The report reveals the following trends:

  • Proportionally a third of women (30.4%) in the charity sector earn less than the real Living Wage compared to just a fifth (21%) of men. This is higher than the UK average across sectors (27% women in low paid work) despite women making up the majority (65%) of the workforce in the sector. Overall, almost three quarters (73%) of low-paid charity sector workers are women.
  • People from BAME backgrounds are particularly affected by low pay, with very high numbers of (62%) ‘Other Asian Background’ and (30%) Black/African/Caribbean/Black British respondents, reporting that they earn below the Living Wage. Overall a lower percentage (8%) of low paid workers in the charity sector are from BAME backgrounds, compared to the wider workforce (12%), but this may stem from under-representation.
  • Charity workers below the age of 25 are much more likely to experience low pay, with more than half (52.4%) of those between 20 and 24 earning below the real Living Wage, although this does compare favourably with the workforce as a whole (58.4%).
  • Part-time workers are more likely to be affected by low pay (42.7%) compared to just under a fifth (19%) of full-time workers in the charity sector.
  • Smaller charities are more likely to pay below the Living Wage, with majority of low paid employees (77.2%) working for charities with less than 50 employees; higher than in the wider economy (62.3%).

 

"Over 800 charities have already signed up as Living Wage Employers and we look forward to working with funders, commissioners and charity employers to highlight the benefits of investing in responsible wages."

Katherine Chapman
Director,
Living Wage Foundation

Katherine Chapman, Director of the Living Wage Foundation, said:

“This report shows that low pay remains a real challenge across the charity sector, with stark revelations as to demographics of those most likely to be worst affected.

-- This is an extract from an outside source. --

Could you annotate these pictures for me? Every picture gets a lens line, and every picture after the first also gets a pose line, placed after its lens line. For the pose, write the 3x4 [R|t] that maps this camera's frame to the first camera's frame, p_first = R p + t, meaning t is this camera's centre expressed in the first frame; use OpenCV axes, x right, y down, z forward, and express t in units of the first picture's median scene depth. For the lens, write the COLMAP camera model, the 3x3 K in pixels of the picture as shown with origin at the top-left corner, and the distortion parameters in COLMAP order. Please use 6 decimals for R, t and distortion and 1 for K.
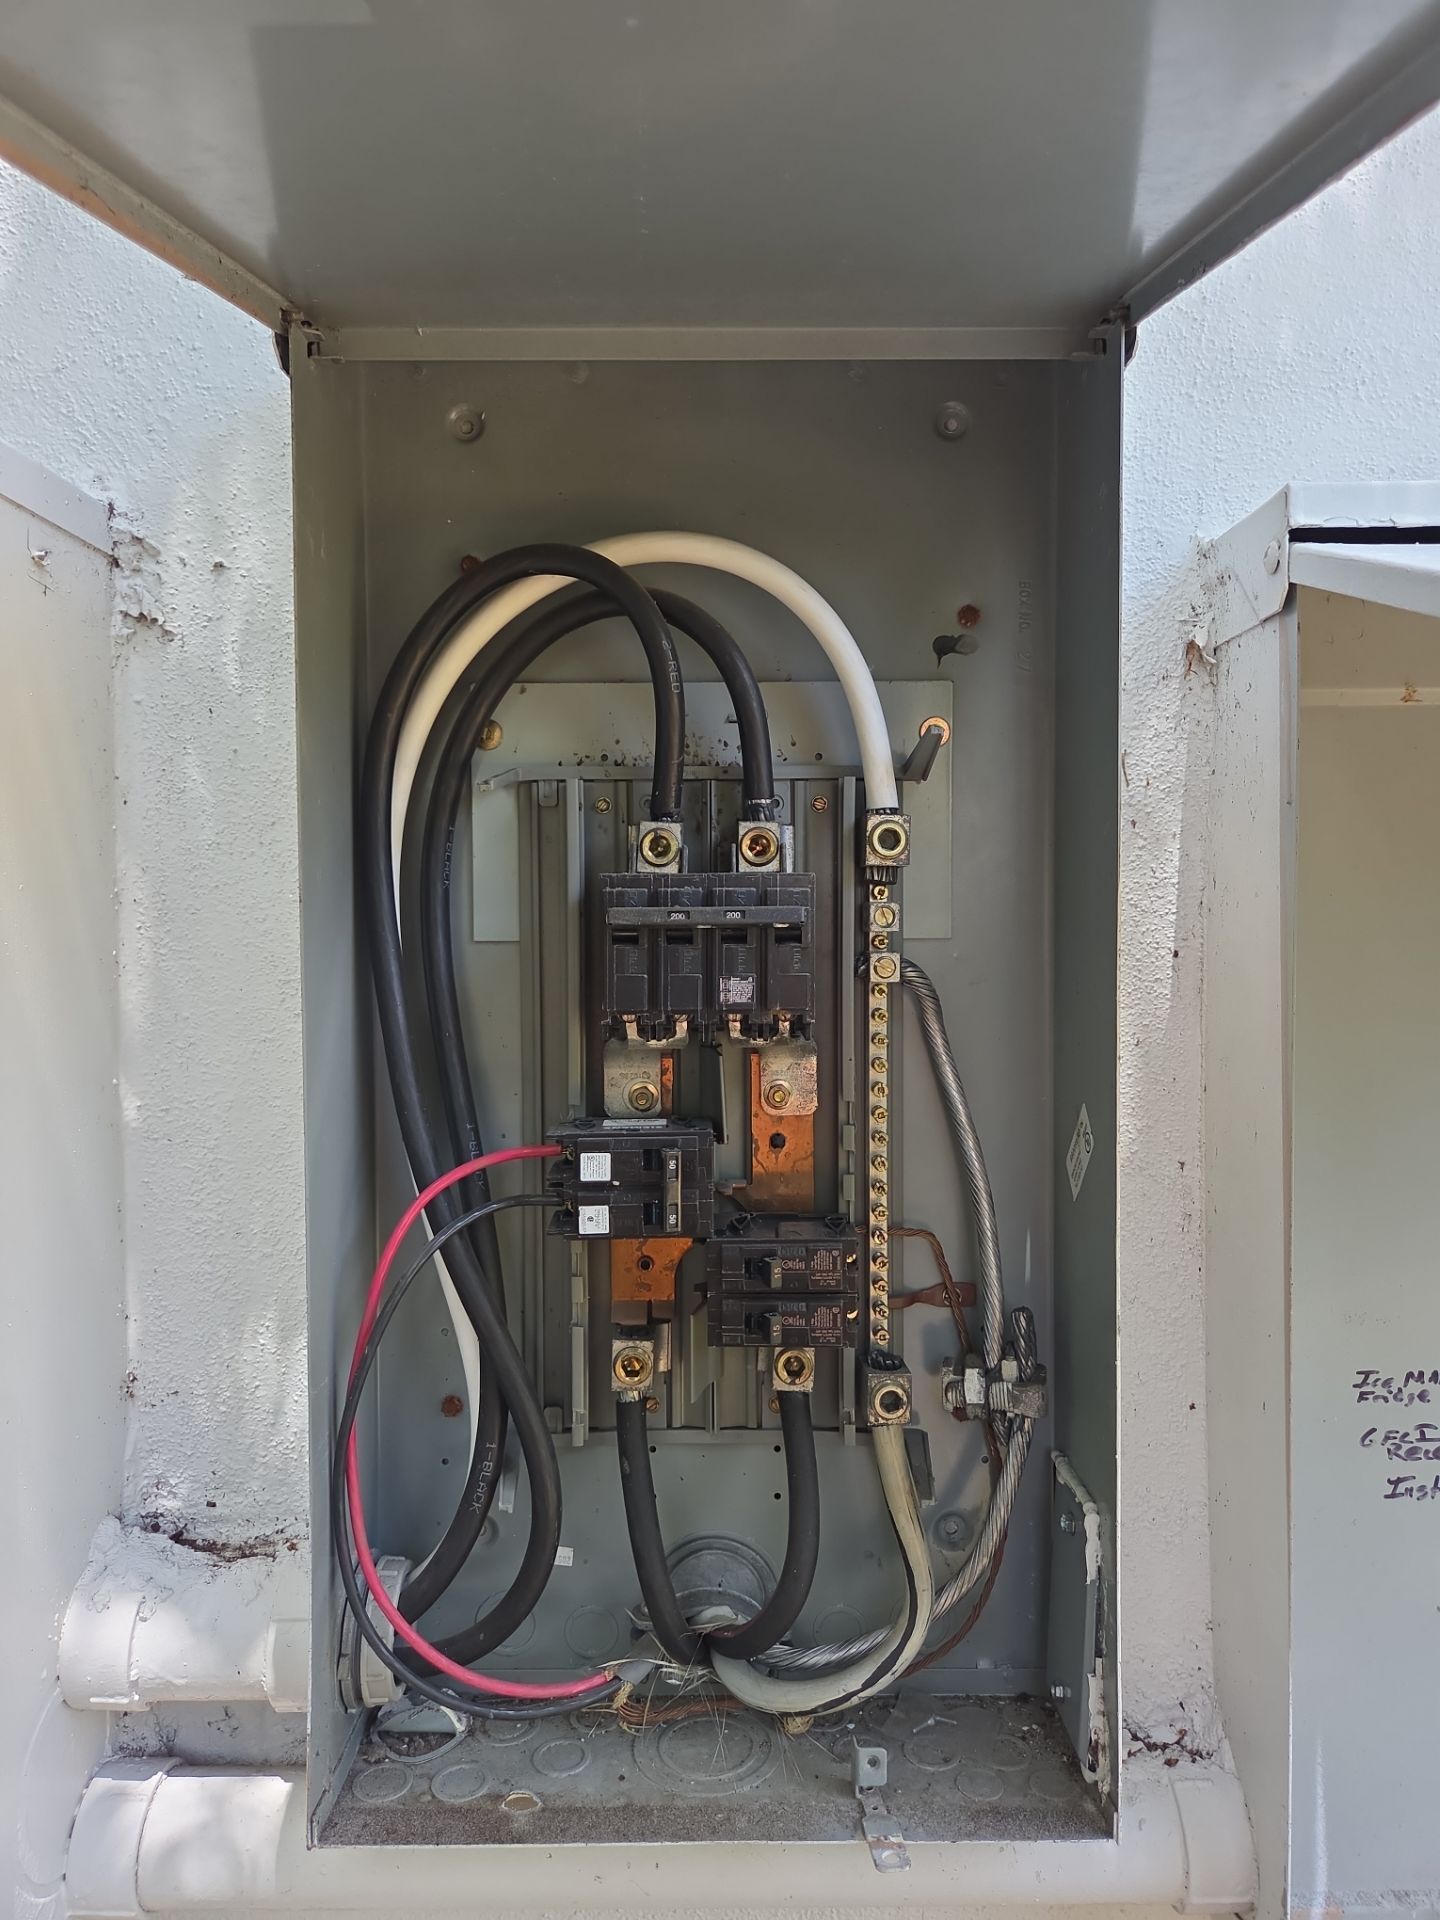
lens RADIAL K [[1292.0, 0, 720.0], [0, 1292.0, 960.0], [0, 0, 1]] dist [0.020316, -0.004545]
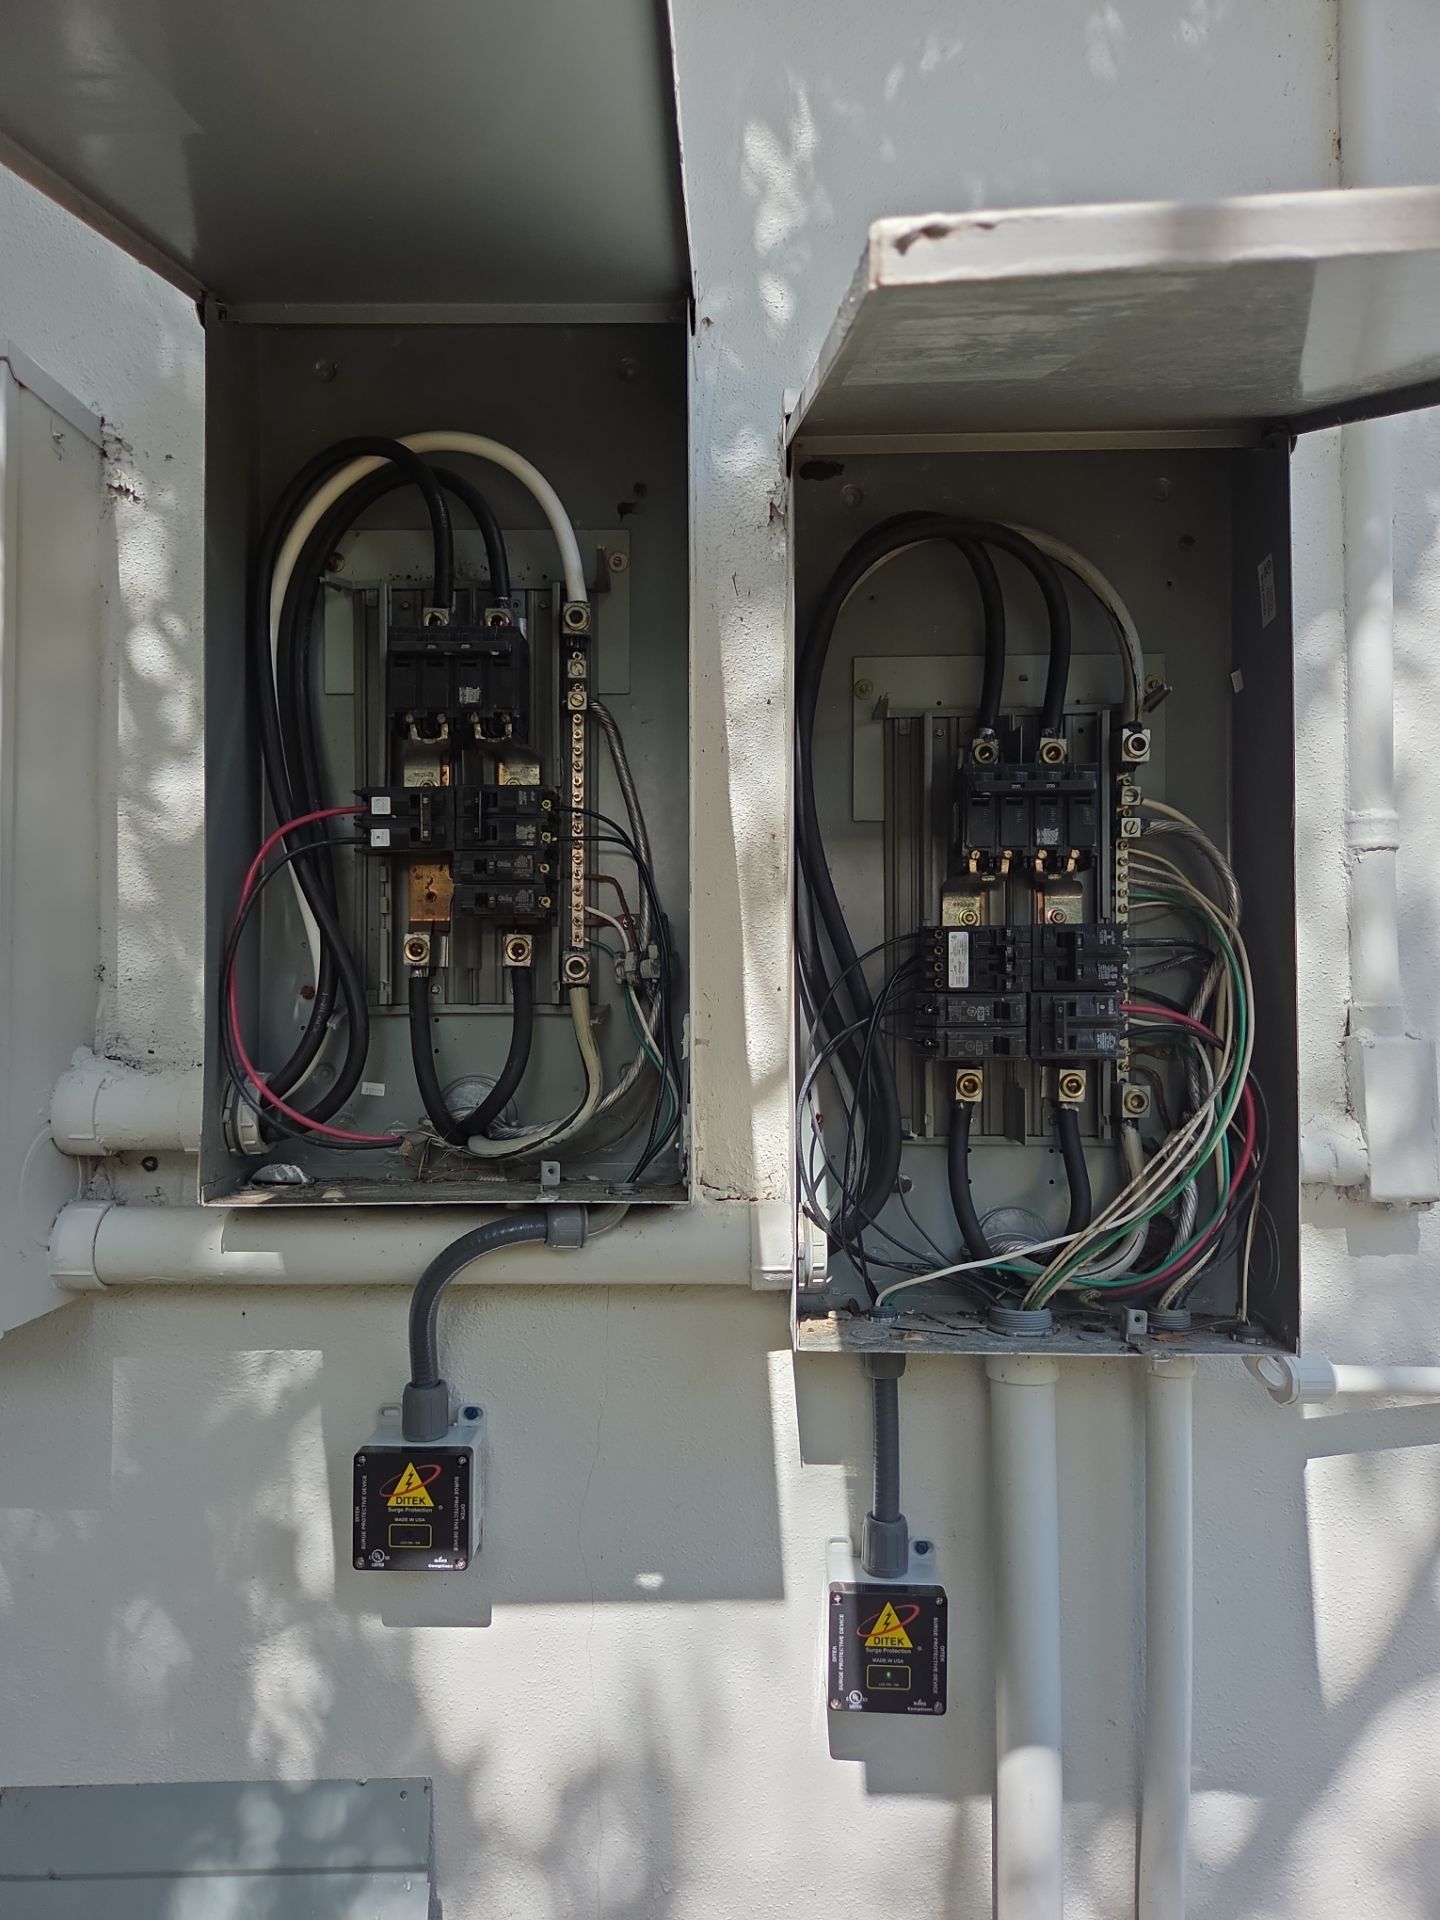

A collaborative approach from thousands of charities and funders is needed, to ensure that those working for charities can earn a wage that meets the cost of living. The good news is that over 800 charities have already signed up as Living Wage Employers and we look forward to working with funders, commissioners and charity employers to highlight the benefits of investing in responsible wages; such as increased morale, motivation, staff retention and reduced absenteeism.”

"We need to work together, and do right by our workers, ensuring all charities reliant on their grants are able to pay the real Living Wage.”

John Hume
Chief Executive,
People's Health Trust

John Hume, Chief Executive of the People’s Health Trust said:

“To even contemplate ending low pay in the charity sector, not only do we need charities to work towards paying their staff a real Living Wage, but we need funders and commissioners to commit to paying the real Living Wage through grants and contracts they award to charities. It is not always an easy conversation to have. With an increasingly uncertain economic climate, we know many are operating with ever-tighter budgets, but we still need to act. We need to work together, and do right by our workers, ensuring all charities reliant on their grants are able to pay the real Living Wage.”

Sir Stuart Etherington, Chief Executive of NCVO said:

“There is a clear moral, economic and business case for increasing the wages of the lowest paid. Today’s report reminds us that investing in people not only improves their own wellbeing but can also improve organisations’ ability to attract, motivate and retain great staff. I know times are tough for many charities, but we are making good progress, with over eight hundred accredited Living Wage employers in our sector. Wherever possible, I would encourage charities to consider becoming living wage employers. One of the drivers of low pay in the voluntary sector is the terms and fees for public service contracts. NCVO has called for contracts that enable providers to pay their staff the Living Wage.”